Entonces, el debate que los indignados van perdiendo por varios cuerpos, se traslada al pequeñísimo campo de lo legislable: no sólo la escritura (también imposible de reprender) sino la escritura en el aún más reducido ámbito de lo institucional y lo educativo. Muchas instituciones (publicaciones académicas y universidades, por ejemplo) sugieren criterios de regularidad y proponen una estrategia sobre las otras tres; unas pocas, como la academia argentina de letras o la real academia española, luego de machacar sobre lo incorrecto de la duplicación, pone el grito en el cielo por la hereje alteración morfológica. Es crucial reconocer que esa es exactamente su función. Si la literatura o el uso cotidiano exhiben el carácter vital de la lengua en constante modificación, si la lingüística es el estudio de esa materia palpitante, estas academias se parecen al cementerio o al museo de exhibición de fósiles. Su carácter de archivo del pasado y su función conservadora no es para nada desestimable, pero confundirla con las otras es como confundir la tarea de un museo de paleontología con la de un centro de investigación genética.
En la década del 50, la dictadura de Aramburu sacó un decreto que prohibía nombrar al presidente depuesto y a sus parientes así como mencionar imágenes y símbolos que referenciaran al peronismo. El decreto que se acompaña con acciones represivas sobre los cuerpos, no dejó de actuar sobre la lengua, porque importa y porque se reconocía como un campo de lucha, aunque no el único. Una década más tarde un grupo de escritores franceses se autoimponen ciertas reglas de constricción para producir textos literarios en los que esa restricción movilizaba recursos e imaginación. Uno de ellos, Georges Perec, escribió una novela a partir de la premisa de no utilizar la letra e y la llamó La disparition (se tradujo al español como El secuestro, eliminando no ya la e sino la a, como letra más recurrente de la lengua de traducción).

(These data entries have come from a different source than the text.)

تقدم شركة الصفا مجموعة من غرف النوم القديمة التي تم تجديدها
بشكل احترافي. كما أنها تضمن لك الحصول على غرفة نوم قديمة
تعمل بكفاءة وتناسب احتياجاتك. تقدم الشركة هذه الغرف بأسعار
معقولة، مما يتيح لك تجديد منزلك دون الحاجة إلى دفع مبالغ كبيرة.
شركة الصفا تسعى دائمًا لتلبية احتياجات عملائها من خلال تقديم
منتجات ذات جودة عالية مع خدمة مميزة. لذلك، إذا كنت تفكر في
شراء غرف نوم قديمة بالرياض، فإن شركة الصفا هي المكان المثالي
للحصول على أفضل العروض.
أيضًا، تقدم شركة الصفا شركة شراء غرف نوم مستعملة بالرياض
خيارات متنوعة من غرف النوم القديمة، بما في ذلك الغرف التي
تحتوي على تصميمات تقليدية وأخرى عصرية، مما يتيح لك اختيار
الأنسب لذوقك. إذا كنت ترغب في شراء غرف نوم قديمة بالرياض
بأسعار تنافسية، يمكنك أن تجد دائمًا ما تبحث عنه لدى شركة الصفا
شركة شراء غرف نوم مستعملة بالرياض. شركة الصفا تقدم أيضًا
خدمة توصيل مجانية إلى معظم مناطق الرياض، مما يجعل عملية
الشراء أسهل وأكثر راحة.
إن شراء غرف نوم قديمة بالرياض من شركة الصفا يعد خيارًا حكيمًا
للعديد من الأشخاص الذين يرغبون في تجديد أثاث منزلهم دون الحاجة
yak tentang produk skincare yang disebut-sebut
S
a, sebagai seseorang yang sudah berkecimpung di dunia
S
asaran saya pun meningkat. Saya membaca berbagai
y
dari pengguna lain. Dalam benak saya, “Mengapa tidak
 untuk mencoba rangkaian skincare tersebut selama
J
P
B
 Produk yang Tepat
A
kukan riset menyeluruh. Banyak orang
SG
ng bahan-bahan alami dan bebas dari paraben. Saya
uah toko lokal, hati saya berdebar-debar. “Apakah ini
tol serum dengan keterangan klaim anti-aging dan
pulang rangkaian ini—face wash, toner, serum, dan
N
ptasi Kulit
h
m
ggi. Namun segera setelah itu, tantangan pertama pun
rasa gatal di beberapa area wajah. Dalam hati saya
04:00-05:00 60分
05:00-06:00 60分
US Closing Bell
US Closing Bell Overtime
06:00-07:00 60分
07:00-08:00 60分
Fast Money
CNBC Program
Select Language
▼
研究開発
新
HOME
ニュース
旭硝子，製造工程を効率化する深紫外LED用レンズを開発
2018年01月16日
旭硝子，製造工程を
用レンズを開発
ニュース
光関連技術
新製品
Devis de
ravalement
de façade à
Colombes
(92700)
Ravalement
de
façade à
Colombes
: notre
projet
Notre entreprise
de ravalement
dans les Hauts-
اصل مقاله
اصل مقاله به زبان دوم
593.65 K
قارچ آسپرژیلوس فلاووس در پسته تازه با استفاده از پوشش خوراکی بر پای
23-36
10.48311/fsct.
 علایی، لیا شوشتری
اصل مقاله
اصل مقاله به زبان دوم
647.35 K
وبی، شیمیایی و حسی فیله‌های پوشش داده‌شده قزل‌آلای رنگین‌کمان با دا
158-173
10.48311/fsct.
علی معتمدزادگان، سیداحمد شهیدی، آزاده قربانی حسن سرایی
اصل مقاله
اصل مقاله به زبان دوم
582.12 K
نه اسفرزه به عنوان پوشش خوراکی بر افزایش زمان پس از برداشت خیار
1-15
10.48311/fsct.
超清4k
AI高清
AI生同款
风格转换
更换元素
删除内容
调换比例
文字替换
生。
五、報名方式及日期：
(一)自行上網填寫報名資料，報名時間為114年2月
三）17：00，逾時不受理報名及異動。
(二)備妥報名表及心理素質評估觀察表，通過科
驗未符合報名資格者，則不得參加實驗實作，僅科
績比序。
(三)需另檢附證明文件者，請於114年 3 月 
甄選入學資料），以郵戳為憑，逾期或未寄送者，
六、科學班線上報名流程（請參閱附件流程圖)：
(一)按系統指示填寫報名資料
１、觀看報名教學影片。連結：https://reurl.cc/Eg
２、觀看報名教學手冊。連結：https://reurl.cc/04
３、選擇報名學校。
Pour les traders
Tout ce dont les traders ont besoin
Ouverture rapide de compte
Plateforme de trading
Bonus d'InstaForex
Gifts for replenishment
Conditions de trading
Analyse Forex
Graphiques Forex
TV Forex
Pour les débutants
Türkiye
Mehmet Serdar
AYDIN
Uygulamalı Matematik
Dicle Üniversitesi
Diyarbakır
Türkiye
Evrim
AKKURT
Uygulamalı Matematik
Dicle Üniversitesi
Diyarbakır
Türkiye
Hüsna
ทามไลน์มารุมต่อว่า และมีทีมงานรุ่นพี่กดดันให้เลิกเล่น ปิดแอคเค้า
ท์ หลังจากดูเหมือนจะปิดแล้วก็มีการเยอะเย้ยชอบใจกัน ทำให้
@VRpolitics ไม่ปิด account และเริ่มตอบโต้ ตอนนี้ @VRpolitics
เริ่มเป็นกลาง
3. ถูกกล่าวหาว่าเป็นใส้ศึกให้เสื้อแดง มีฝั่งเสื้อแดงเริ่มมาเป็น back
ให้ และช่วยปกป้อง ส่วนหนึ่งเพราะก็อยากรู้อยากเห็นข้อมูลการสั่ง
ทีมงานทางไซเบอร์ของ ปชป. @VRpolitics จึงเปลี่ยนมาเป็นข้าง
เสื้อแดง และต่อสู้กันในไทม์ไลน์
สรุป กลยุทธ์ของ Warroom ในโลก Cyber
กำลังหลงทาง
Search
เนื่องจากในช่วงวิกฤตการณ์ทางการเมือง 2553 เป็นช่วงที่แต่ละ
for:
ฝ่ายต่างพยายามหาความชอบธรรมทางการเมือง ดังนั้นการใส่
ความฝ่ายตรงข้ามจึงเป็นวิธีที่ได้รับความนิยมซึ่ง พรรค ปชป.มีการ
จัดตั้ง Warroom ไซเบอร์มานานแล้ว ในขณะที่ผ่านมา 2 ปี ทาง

Son gestos casi exactamente opuestos. De un lado, el brío autoritario que con pasión ignorante idolatra el lenguaje en exceso y cree que con eliminar algo de allí alcanzará para hacerlo desaparecer de la realidad. Del otro, la lengua como herramienta no sacra, material, humana, como terreno de experimentación en el que se pone en juego la creatividad, el ingenio, la invención, la apertura al otre. Pareciera que algo de estas formas de concebir y habitar el mundo se reactivan en la discusión contemporánea sobre sujetos, comunidades y sobre el lenguaje, inclusive.
* Doctora en Letras – Ensayista y crítica cultural.